[[ Working data, beginning ]]

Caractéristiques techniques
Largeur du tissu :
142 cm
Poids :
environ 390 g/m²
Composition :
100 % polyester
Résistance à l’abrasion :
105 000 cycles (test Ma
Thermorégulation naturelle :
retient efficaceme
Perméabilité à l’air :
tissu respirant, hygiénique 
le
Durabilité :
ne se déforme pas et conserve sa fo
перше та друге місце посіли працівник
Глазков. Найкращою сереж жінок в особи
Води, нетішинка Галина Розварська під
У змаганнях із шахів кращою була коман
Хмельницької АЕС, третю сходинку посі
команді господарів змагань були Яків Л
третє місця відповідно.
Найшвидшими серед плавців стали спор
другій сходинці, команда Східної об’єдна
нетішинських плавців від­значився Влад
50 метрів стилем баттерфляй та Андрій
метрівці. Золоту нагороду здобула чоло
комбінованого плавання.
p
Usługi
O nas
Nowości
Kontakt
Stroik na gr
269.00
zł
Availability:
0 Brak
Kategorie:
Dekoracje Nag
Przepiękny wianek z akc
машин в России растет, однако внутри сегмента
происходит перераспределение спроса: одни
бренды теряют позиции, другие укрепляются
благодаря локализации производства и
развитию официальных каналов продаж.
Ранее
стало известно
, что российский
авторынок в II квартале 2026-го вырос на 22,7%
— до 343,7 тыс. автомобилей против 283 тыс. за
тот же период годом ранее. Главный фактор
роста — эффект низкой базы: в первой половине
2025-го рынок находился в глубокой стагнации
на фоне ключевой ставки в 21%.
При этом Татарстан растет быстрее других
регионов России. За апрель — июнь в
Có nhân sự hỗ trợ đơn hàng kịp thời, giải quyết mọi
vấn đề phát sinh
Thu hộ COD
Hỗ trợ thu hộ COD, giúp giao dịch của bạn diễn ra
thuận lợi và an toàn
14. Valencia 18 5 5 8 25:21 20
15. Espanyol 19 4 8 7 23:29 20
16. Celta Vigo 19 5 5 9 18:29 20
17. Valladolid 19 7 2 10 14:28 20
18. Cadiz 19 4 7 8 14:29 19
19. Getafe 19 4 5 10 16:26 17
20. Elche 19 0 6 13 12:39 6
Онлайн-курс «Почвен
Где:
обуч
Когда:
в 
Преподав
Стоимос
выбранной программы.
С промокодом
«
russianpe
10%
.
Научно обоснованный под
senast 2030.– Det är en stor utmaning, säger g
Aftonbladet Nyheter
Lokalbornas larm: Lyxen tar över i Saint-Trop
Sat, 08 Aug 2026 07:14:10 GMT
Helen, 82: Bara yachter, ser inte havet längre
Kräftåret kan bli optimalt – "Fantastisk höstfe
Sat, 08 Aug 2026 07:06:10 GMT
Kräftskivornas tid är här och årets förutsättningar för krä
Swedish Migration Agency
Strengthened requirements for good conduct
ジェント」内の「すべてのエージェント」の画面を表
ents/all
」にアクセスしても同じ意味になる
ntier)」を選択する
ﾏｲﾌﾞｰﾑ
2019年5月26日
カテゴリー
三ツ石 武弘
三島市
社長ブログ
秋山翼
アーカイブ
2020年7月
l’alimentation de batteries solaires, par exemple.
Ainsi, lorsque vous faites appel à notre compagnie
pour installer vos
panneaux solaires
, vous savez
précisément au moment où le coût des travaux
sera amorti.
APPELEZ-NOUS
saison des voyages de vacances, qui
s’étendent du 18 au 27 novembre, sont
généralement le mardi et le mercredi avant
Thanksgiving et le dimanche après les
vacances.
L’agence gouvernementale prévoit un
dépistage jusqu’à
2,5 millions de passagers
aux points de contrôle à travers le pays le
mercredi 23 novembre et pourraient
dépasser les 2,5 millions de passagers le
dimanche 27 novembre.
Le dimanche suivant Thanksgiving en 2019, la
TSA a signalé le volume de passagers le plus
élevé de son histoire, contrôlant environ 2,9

[[ Working data, end ]]

_Task directions:_
Copy here each line of the preceding records with "растет" in it.

_Expected answer:_
машин в России растет, однако внутри сегмента
При этом Татарстан растет быстрее других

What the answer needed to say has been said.